Hodges permitted Garlock to bring evidence proving that roughly 220 settled cases withheld evidence. Then after settlement, clients made claims against roughly 20 companies’ bankruptcy trusts.

“It appears certain that more extensive discovery would show more extensive abuse,” Hodges continued. “But that is not necessary because the startling pattern of misrepresentation that has been shown is sufficiently persuasive.

“While it is not suppression of evidence for a plaintiff to be unable to identify exposures, it is suppression of evidence for a plaintiff to be unable to identify exposure in the tort case, but then later to be able to identify it in Trust claims. It is that practice that prejudiced Garlock in the tort system.”

Legal Newsline is seeking access to the evidence submitted by Garlock.

Speaking to trial judges, she added that they should view the Garlock case as a “wake-up call” to the “very real” possibility that asbestos lawsuits nationally may also be compromised by withheld exposure evidence.

“While these transparency loopholes exist, trial judges can and should take steps to eliminate the opportunity for lawyers to game the system through strategies such as withholding trust claims until the tort case is concluded, or utilizing professionals not involved in the state court litigation to be wholly responsible for the submission of bankruptcy trust claims,” Ableman continued. “I fell into the trap of relying upon the integrity of the parties or their lawyers to abide by the case management order requiring full disclosure.”

Ableman concludes that the Garlock decision should serve as an example that fraudulent cases are more than “mere anomalies,” and suggests making the opinion required reading to aid trial judges in their effort to encourage attorneys to act “ethically, honestly and responsibly.”
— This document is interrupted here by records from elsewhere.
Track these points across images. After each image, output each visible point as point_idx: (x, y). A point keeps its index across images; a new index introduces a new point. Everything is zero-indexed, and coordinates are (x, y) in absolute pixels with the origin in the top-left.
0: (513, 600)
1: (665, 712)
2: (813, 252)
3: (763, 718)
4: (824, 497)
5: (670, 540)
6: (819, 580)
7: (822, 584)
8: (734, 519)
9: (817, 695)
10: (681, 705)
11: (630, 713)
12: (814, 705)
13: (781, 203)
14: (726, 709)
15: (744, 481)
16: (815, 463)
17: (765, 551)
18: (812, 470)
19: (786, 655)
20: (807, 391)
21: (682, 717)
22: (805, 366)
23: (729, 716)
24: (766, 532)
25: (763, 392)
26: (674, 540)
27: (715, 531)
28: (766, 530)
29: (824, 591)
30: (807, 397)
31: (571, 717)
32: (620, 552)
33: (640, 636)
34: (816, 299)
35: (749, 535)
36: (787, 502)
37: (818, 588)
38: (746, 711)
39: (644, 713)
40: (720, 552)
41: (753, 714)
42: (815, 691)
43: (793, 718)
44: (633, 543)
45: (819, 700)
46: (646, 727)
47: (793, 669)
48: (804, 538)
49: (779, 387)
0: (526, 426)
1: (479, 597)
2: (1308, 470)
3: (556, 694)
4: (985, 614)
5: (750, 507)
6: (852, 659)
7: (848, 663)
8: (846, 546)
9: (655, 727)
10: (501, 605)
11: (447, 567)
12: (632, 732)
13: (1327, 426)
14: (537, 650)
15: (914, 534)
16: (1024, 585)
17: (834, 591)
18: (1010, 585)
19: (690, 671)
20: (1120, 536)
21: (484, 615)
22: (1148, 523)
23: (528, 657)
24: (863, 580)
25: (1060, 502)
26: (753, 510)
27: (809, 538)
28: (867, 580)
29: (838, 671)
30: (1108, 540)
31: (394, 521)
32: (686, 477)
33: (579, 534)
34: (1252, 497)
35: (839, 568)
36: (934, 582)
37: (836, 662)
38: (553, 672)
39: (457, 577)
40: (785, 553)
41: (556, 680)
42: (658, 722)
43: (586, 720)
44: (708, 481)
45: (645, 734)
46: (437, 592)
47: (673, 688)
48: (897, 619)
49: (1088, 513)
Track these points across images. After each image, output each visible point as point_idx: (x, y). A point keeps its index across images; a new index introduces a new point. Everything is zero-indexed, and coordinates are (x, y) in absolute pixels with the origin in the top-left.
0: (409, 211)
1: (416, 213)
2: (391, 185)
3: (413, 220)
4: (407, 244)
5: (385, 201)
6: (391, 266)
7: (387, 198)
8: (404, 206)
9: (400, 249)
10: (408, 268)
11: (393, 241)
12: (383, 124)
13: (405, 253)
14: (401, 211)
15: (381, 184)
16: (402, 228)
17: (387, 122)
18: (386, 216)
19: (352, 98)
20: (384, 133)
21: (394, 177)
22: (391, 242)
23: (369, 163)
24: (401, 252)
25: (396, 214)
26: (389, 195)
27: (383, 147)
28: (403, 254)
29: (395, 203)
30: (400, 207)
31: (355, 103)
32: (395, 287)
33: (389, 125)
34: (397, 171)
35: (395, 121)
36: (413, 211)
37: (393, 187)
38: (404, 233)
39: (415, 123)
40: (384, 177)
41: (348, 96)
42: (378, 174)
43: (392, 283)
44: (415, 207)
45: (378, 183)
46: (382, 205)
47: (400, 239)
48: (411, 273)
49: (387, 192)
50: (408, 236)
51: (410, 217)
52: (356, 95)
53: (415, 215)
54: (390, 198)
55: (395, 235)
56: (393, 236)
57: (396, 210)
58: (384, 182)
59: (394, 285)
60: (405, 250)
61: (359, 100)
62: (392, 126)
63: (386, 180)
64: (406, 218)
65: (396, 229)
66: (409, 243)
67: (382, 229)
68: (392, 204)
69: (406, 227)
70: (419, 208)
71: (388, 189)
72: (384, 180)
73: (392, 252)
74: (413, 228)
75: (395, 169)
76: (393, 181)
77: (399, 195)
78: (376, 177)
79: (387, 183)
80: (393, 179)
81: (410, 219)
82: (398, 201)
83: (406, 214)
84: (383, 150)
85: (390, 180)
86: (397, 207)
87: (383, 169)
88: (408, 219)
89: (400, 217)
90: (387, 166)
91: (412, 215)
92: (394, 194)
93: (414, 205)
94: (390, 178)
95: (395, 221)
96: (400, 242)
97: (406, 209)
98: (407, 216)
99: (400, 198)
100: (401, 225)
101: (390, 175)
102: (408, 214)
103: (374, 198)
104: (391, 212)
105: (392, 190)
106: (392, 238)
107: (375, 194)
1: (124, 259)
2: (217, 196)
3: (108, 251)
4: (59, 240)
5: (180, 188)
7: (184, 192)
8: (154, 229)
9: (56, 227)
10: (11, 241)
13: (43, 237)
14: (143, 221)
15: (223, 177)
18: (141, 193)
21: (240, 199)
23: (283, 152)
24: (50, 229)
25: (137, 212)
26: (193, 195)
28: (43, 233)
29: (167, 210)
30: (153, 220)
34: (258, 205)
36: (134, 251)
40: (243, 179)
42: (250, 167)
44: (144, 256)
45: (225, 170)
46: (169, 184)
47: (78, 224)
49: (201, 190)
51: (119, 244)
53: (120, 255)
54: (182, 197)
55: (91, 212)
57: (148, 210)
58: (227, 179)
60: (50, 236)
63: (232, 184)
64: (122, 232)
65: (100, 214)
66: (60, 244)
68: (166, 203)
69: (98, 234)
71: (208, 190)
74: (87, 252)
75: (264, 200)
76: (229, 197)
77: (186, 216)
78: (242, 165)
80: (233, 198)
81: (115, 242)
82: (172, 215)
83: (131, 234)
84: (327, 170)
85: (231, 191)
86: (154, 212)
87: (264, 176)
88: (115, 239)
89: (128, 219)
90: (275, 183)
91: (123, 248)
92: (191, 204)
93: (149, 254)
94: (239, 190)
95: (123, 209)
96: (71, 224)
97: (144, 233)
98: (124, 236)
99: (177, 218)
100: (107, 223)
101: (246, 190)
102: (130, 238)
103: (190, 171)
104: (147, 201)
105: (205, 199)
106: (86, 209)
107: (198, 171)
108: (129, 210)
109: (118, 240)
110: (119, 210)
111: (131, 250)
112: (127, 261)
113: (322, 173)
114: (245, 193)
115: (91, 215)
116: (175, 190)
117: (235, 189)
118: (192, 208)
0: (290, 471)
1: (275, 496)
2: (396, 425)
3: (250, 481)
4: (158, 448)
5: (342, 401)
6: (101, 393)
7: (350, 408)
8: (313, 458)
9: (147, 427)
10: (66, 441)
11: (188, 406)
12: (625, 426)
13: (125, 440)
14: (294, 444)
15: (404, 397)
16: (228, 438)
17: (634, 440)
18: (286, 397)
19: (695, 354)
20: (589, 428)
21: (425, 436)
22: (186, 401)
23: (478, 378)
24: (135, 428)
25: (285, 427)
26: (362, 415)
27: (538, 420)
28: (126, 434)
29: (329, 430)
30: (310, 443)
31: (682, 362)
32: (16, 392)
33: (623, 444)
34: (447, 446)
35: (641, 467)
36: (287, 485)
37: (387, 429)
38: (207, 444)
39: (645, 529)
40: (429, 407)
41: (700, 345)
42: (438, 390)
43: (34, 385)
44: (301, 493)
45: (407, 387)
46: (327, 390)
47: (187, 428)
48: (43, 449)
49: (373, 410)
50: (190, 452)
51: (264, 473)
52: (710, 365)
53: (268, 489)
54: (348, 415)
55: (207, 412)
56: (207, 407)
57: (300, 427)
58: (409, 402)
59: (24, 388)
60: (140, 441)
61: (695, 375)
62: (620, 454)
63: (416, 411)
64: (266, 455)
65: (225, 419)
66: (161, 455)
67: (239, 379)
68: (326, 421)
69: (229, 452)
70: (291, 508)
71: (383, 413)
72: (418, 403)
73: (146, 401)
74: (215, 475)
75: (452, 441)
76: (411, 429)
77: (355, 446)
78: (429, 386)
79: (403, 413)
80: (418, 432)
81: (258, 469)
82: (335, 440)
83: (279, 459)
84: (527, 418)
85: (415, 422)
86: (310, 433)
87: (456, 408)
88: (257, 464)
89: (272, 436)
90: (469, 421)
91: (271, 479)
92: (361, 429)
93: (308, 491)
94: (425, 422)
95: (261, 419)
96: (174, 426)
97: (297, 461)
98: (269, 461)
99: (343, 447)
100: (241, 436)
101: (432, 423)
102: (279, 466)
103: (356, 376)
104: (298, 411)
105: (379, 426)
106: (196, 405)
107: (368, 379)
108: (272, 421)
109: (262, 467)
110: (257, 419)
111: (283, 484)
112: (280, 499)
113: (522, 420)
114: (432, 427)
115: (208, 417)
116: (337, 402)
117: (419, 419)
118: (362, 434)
“For my part, I am relieved to have been somewhat vindicated by the Garlock decision and to have some support for my own suspicions regarding just how widespread these deceptive practices have become,” Ableman wrote. “In the final analysis, there is no question that the Garlock decision, together with the startling findings recounted therein, should be required reading for all judges who preside over asbestos personal injury cases.”